Written by Michael Larabel in Display Drivers on 3 March 2015 at 03:00 AM EST. Page 1 of 3. 166 Comments.

Today is a very exciting day for those into open standard graphics and compute APIs! While driver implementations aren't expected until later in 2015, the next-generation OpenGL standard is being announced as the Vulkan API, the provisional specification to OpenCL 2.1 is being released, and SPIR-V is set to make its debut as the IR for both Vulkan and OpenCL 2.1.

Yesterday I posted the initial news about Vulkan in fact being next-gen OpenGL after receiving confirmation from my sources. After that article, the confusion was cleared up as there was some email communication issues for my pre-briefing not being received prior and thus not being under NDA at the time. Later in the day I was the briefed by Neil Trevett, Khronos President & NVIDIA's Vice President for Mobile Ecosystem. Neil also expressed his gratitude to Phoronix readers that made up a "significant slice" of those filling out the next-gen OpenGL naming survey that was previously covered on Phoronix. He talked about these exciting new additions to the Khronos family and gladly addressed all of my Linux and open-source related questions. Pardon for this article being a bit brief due to being briefed later in the day, making the midnight (PST) embargo, and being busy building the new test farm.

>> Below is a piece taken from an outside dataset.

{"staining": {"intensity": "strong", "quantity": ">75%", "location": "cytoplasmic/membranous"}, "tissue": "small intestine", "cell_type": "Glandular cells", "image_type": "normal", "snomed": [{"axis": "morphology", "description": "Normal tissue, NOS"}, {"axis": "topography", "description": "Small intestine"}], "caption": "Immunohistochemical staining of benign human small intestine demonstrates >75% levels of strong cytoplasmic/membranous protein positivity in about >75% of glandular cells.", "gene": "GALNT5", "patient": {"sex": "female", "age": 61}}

Vulkan represents the ground-up design of a modern API for high-efficiency graphics and compute on GPUs. Vulkan is planned to be used on all devices from traditional desktops and laptops to mobile phones, game consoles, and other devices. While Vulkan is being announced today, it's just been in development by Khronos and its stakeholders since last June and thus is still a work-in-progress, but should be sured up more by the end of the year. Don't expect any driver releases or specification dumps this week at GDC, but there's expected to be some demos. Vulkan should work with all OpenGL ES 3.1 hardware and newer.

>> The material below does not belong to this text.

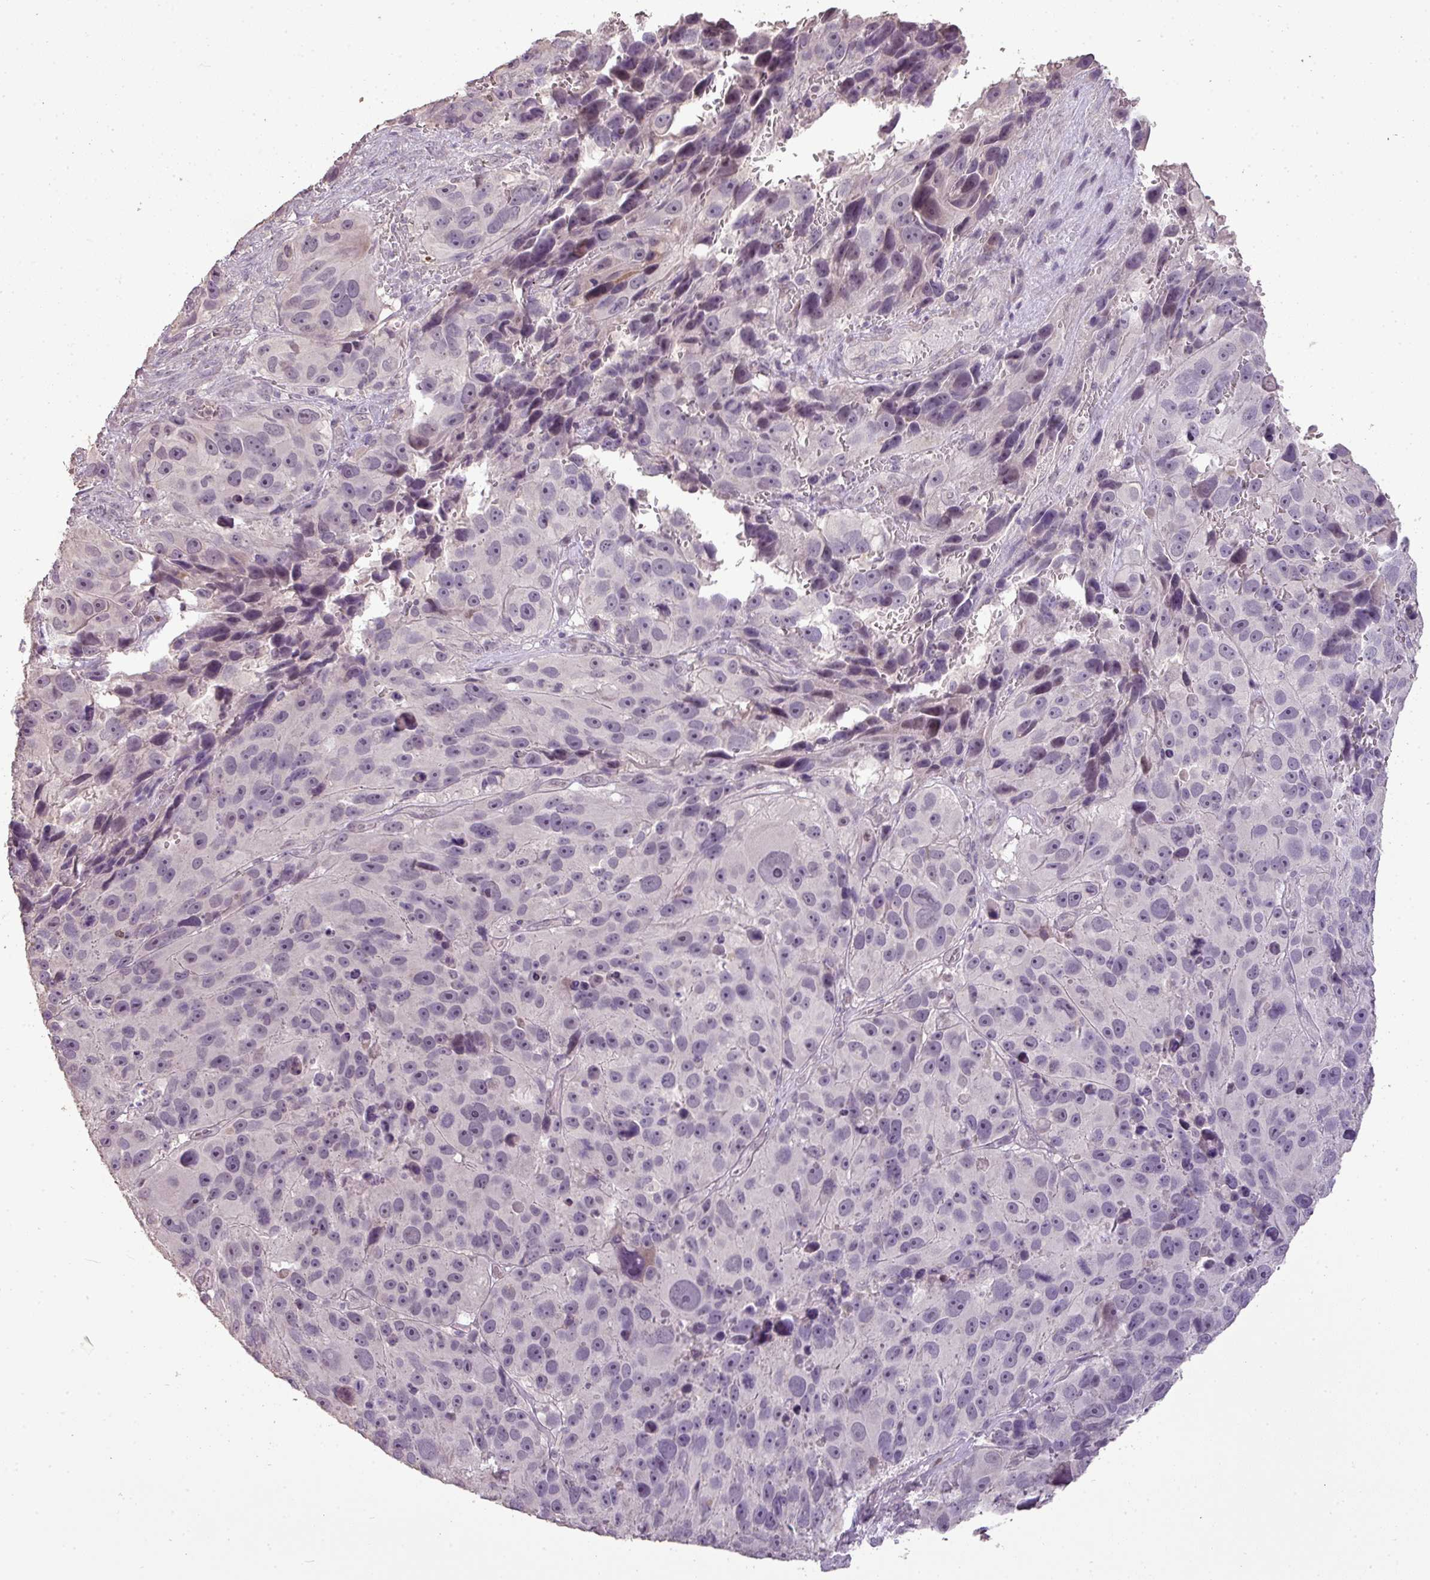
{"staining": {"intensity": "weak", "quantity": "<25%", "location": "nuclear"}, "tissue": "melanoma", "cell_type": "Tumor cells", "image_type": "cancer", "snomed": [{"axis": "morphology", "description": "Malignant melanoma, NOS"}, {"axis": "topography", "description": "Skin"}], "caption": "Tumor cells are negative for brown protein staining in melanoma.", "gene": "LY9", "patient": {"sex": "male", "age": 84}}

SPIR-V is the cross-API intermediate language for parallel compute and graphics to represent both OpenCL and Vulkan source languages. There's full flow control, graphics and parallel constructs, and other additions to its IR over the original SPIR. The original SPIR was based on LLVM IR but now with SPIR-V they're not seeking to restrict themselves to LLVM IR and thus have gone with a clean, uninhibited design. However, the Khronos Group has a work-in-progress item of putting out a SPIR-V to LLVM IR pass that would convert this OpenCL and Vulkan code representation into LLVM IR.